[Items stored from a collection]
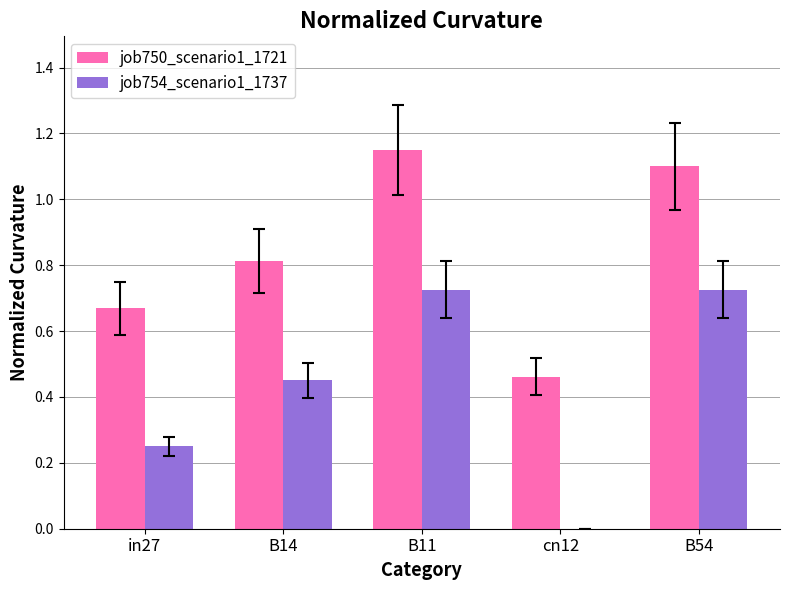

True or false: job754_scenario1_1737 has a value of 1.1 at B54.

False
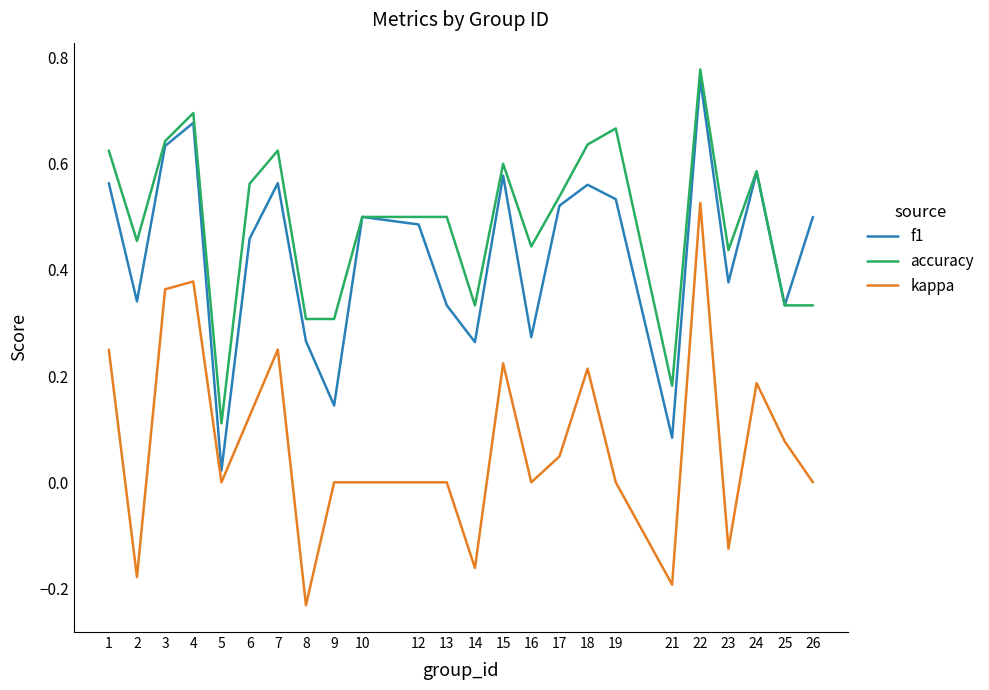

Rank the series at 1 from lowest to highest value.

kappa, f1, accuracy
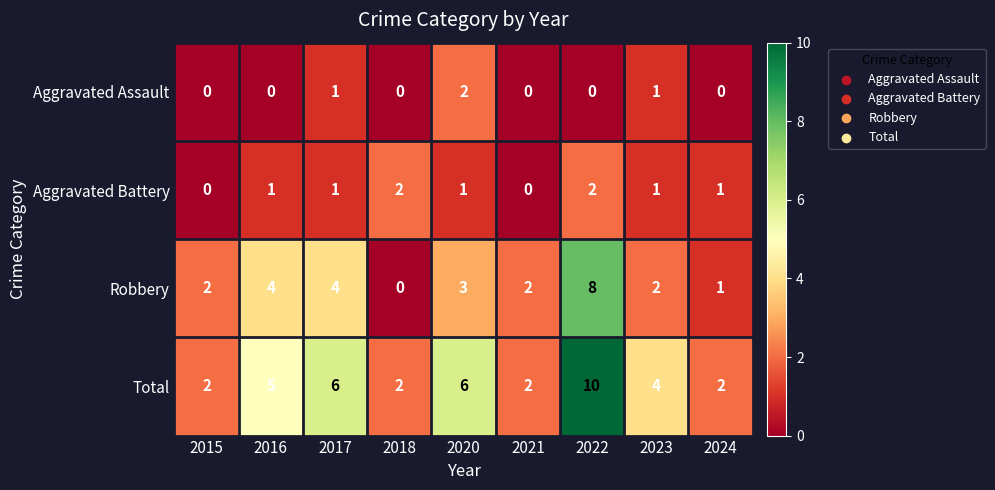

The value of Aggravated Assault at 2022 is -1. True or false?

False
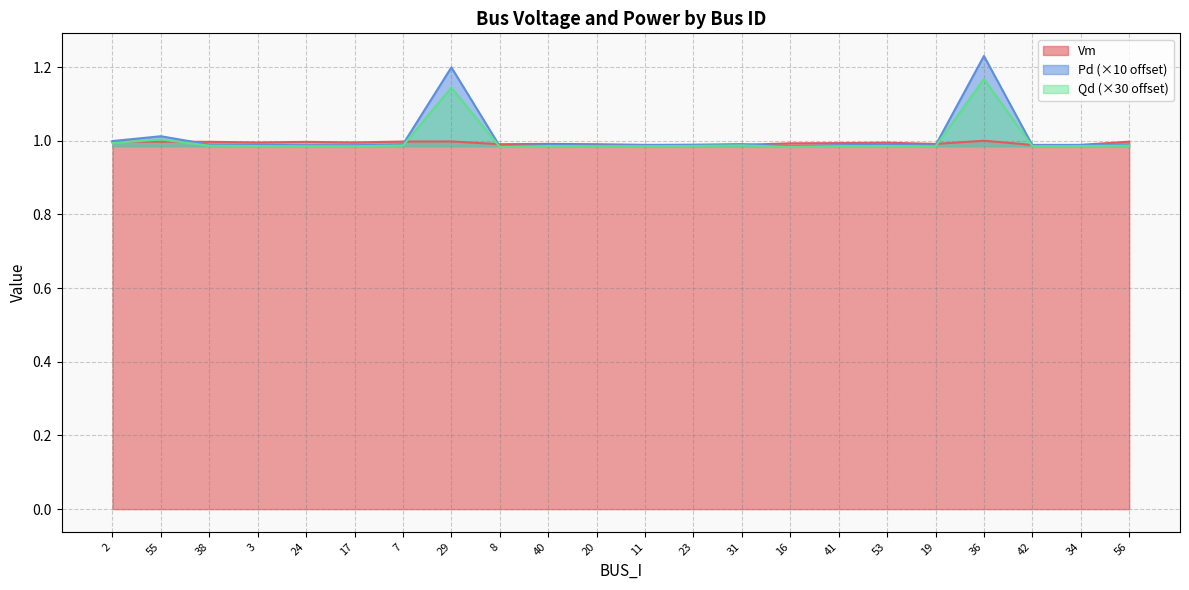

What position from the right is 19?

5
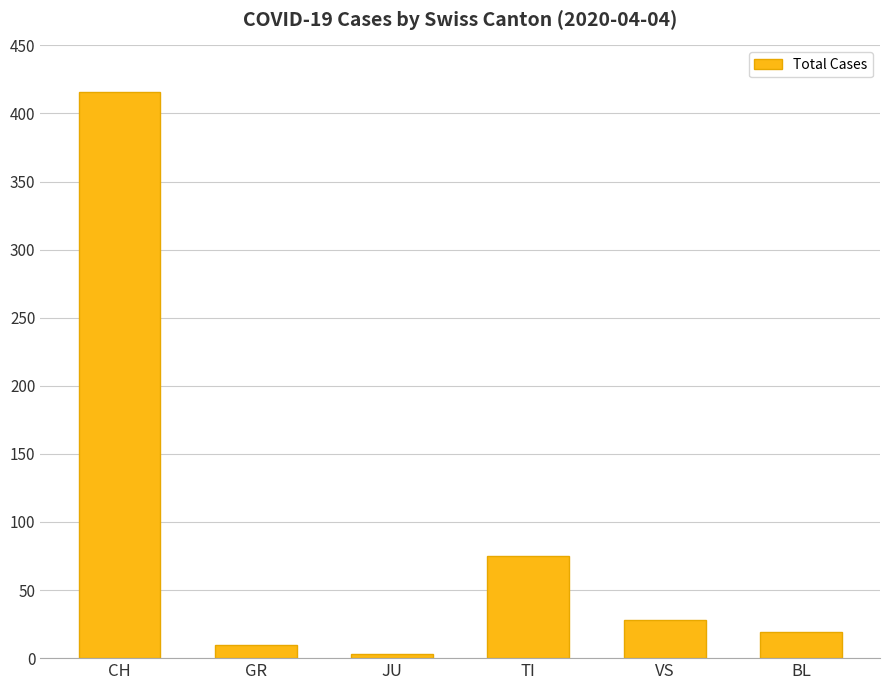

What is the label of the 5th bar from the left?

VS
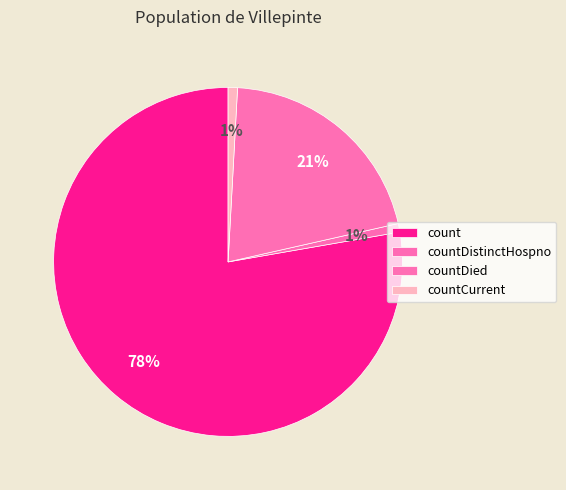

Count the number of slices in the pie.

4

• **Instructions for the task**: Please write out every entry above word for word, leaving out the pictures.

• **Response**:
True or false: job754_scenario1_1737 has a value of 1.1 at B54.

False

Rank the series at 1 from lowest to highest value.

kappa, f1, accuracy

The value of Aggravated Assault at 2022 is -1. True or false?

False

What position from the right is 19?

5

What is the label of the 5th bar from the left?

VS

Count the number of slices in the pie.

4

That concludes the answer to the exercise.